Com relação a esse inquérito, o Supremo Tribunal Federal hoje vive um grande paradoxo, ele não tem mais como retroceder depois de tantas diligências que foram praticadas e de tantos outros inquéritos que foram abertos em decorrência das diligências. A grande crítica que está existindo é que o titular da ação é o Ministério Público, o Ministério Público é quem deveria estar pedindo as diligências, quem deveria estar conduzindo a investigação, o Judiciário apenas analisa o teor de legalidade, de constitucionalidade daquilo que o Ministério Público pede, e isso não está existindo. Está havendo um impulso oficial do próprio Judiciário que irá julgar, no mínimo, isso vai gerar um impedimento do ministro Alexandre de Moraes de julgar, de participar de qualquer ação penal que venha existir em decorrência desse inquérito, mas os fatos são tão graves, há uma profundidade tão forte nessa discussão das Fake News, os robôs que estão usando, e as ofensas à imagem e à honra do Poder Judiciário, que está havendo um consequencialismo, que está se justificando pelo excesso do uso das Fake News. Precisamos ter um Judiciário forte, precisamos ter o respeito ao magistrado, não se imagina uma democracia sem o Judiciário forte, e neste aspecto o Supremo Tribunal Federal é o guardião, a última instância que nós temos para garantir, defender essa democracia brasileira de práticas tão violentas contra a imagem e a honra de muitos políticos, gestores e, sobretudo, magistrados.

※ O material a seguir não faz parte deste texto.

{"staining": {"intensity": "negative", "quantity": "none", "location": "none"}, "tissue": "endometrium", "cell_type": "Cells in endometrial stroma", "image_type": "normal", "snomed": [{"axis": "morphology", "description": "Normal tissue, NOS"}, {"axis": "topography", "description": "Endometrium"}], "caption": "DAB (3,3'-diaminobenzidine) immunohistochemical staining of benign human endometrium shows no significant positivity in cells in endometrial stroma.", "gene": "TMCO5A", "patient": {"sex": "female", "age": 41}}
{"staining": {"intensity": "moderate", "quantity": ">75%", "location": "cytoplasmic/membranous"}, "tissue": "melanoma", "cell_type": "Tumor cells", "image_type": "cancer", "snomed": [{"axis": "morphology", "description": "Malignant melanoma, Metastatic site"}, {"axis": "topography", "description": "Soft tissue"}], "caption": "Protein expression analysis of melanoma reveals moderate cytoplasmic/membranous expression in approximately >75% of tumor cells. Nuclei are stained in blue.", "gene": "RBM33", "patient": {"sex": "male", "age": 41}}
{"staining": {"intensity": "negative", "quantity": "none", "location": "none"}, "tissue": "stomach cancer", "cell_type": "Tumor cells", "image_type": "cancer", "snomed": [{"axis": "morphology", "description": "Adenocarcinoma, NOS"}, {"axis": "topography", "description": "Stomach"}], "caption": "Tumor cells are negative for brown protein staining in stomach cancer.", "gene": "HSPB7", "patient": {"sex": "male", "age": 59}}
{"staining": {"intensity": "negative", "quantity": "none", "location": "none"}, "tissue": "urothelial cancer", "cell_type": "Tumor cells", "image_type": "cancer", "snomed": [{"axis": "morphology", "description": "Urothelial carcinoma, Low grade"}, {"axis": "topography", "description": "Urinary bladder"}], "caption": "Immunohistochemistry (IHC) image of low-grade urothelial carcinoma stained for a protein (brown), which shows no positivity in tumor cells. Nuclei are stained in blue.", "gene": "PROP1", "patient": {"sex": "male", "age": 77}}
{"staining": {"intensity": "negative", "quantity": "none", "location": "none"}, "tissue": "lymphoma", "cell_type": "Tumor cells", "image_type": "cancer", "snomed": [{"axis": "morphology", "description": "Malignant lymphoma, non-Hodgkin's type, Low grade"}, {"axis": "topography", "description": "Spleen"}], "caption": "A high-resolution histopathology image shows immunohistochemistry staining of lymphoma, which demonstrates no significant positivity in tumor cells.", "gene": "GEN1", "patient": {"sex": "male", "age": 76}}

Algo mais que o senhor queira acrescentar?

A mensagem final que eu gostaria de mandar é que o eleitor precisa ser realmente o protagonista dessas eleições. Ele precisa ser o grande fiscal dessas eleições. Vamos ter uma eleição virtual, onde as redes sociais serão o imperativo do dia a dia, uma participação presencial mínima, não veremos, talvez, sequer comícios e aí você vai ter que ter um eleitor ativo, participativo para construir essa democracia e fortalecer essa federação brasileira a partir dos seus municípios, de uma forma legítima normal e plural. Vivemos uma ideia de multiculturalismo, em que quem pensa diferente de nós é alguém que está para ajudar na construção da democracia. Não veja aquele que pensa diferente de você como alguém que é seu inimigo, mas alguém que, com opiniões divergentes pode construir uma ideia melhor, um Estado, o Município e uma nação mais fortes. É nessa pluralidade sem ódio, nessa pluralidade com razão que nós podemos avançar e construir efetivamente uma democracia brasileira.